[Records from a collection]
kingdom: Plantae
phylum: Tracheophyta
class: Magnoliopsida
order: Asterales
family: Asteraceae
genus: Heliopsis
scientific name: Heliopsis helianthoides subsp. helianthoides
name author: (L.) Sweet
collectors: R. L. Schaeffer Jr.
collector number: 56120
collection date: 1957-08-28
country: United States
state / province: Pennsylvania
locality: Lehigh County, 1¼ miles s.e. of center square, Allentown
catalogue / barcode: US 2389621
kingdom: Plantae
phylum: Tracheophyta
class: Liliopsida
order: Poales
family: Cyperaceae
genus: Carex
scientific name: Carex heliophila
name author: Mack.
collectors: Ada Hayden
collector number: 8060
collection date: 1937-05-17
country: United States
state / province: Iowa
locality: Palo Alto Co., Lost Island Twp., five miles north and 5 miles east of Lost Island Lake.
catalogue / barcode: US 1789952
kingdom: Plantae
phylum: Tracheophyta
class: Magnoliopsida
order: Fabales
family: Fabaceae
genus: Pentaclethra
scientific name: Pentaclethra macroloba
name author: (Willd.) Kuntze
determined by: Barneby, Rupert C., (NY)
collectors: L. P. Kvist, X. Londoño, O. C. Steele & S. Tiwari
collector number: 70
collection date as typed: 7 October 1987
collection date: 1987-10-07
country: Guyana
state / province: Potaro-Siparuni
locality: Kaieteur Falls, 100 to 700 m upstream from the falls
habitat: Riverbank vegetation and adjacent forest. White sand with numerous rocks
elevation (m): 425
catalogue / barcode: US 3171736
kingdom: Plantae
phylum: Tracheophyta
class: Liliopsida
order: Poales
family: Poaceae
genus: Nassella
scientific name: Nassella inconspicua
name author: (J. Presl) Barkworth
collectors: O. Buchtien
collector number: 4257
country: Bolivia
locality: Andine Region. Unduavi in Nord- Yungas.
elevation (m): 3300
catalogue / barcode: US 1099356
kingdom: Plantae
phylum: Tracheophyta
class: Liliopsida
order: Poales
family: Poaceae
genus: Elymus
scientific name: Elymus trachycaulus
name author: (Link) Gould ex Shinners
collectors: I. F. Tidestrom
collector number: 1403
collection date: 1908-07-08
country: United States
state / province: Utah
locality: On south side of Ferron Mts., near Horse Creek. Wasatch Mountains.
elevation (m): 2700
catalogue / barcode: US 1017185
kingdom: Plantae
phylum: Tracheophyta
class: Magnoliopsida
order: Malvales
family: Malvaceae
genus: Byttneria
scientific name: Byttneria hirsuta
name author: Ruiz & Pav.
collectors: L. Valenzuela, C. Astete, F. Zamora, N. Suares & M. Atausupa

§ Exercise instructions
Rewrite the listing above, putting "site" wherever "locality" appears and leaving everything else as it is.

§ Written answer
kingdom: Plantae
phylum: Tracheophyta
class: Magnoliopsida
order: Asterales
family: Asteraceae
genus: Heliopsis
scientific name: Heliopsis helianthoides subsp. helianthoides
name author: (L.) Sweet
collectors: R. L. Schaeffer Jr.
collector number: 56120
collection date: 1957-08-28
country: United States
state / province: Pennsylvania
site: Lehigh County, 1¼ miles s.e. of center square, Allentown
catalogue / barcode: US 2389621
kingdom: Plantae
phylum: Tracheophyta
class: Liliopsida
order: Poales
family: Cyperaceae
genus: Carex
scientific name: Carex heliophila
name author: Mack.
collectors: Ada Hayden
collector number: 8060
collection date: 1937-05-17
country: United States
state / province: Iowa
site: Palo Alto Co., Lost Island Twp., five miles north and 5 miles east of Lost Island Lake.
catalogue / barcode: US 1789952
kingdom: Plantae
phylum: Tracheophyta
class: Magnoliopsida
order: Fabales
family: Fabaceae
genus: Pentaclethra
scientific name: Pentaclethra macroloba
name author: (Willd.) Kuntze
determined by: Barneby, Rupert C., (NY)
collectors: L. P. Kvist, X. Londoño, O. C. Steele & S. Tiwari
collector number: 70
collection date as typed: 7 October 1987
collection date: 1987-10-07
country: Guyana
state / province: Potaro-Siparuni
site: Kaieteur Falls, 100 to 700 m upstream from the falls
habitat: Riverbank vegetation and adjacent forest. White sand with numerous rocks
elevation (m): 425
catalogue / barcode: US 3171736
kingdom: Plantae
phylum: Tracheophyta
class: Liliopsida
order: Poales
family: Poaceae
genus: Nassella
scientific name: Nassella inconspicua
name author: (J. Presl) Barkworth
collectors: O. Buchtien
collector number: 4257
country: Bolivia
site: Andine Region. Unduavi in Nord- Yungas.
elevation (m): 3300
catalogue / barcode: US 1099356
kingdom: Plantae
phylum: Tracheophyta
class: Liliopsida
order: Poales
family: Poaceae
genus: Elymus
scientific name: Elymus trachycaulus
name author: (Link) Gould ex Shinners
collectors: I. F. Tidestrom
collector number: 1403
collection date: 1908-07-08
country: United States
state / province: Utah
site: On south side of Ferron Mts., near Horse Creek. Wasatch Mountains.
elevation (m): 2700
catalogue / barcode: US 1017185
kingdom: Plantae
phylum: Tracheophyta
class: Magnoliopsida
order: Malvales
family: Malvaceae
genus: Byttneria
scientific name: Byttneria hirsuta
name author: Ruiz & Pav.
collectors: L. Valenzuela, C. Astete, F. Zamora, N. Suares & M. Atausupa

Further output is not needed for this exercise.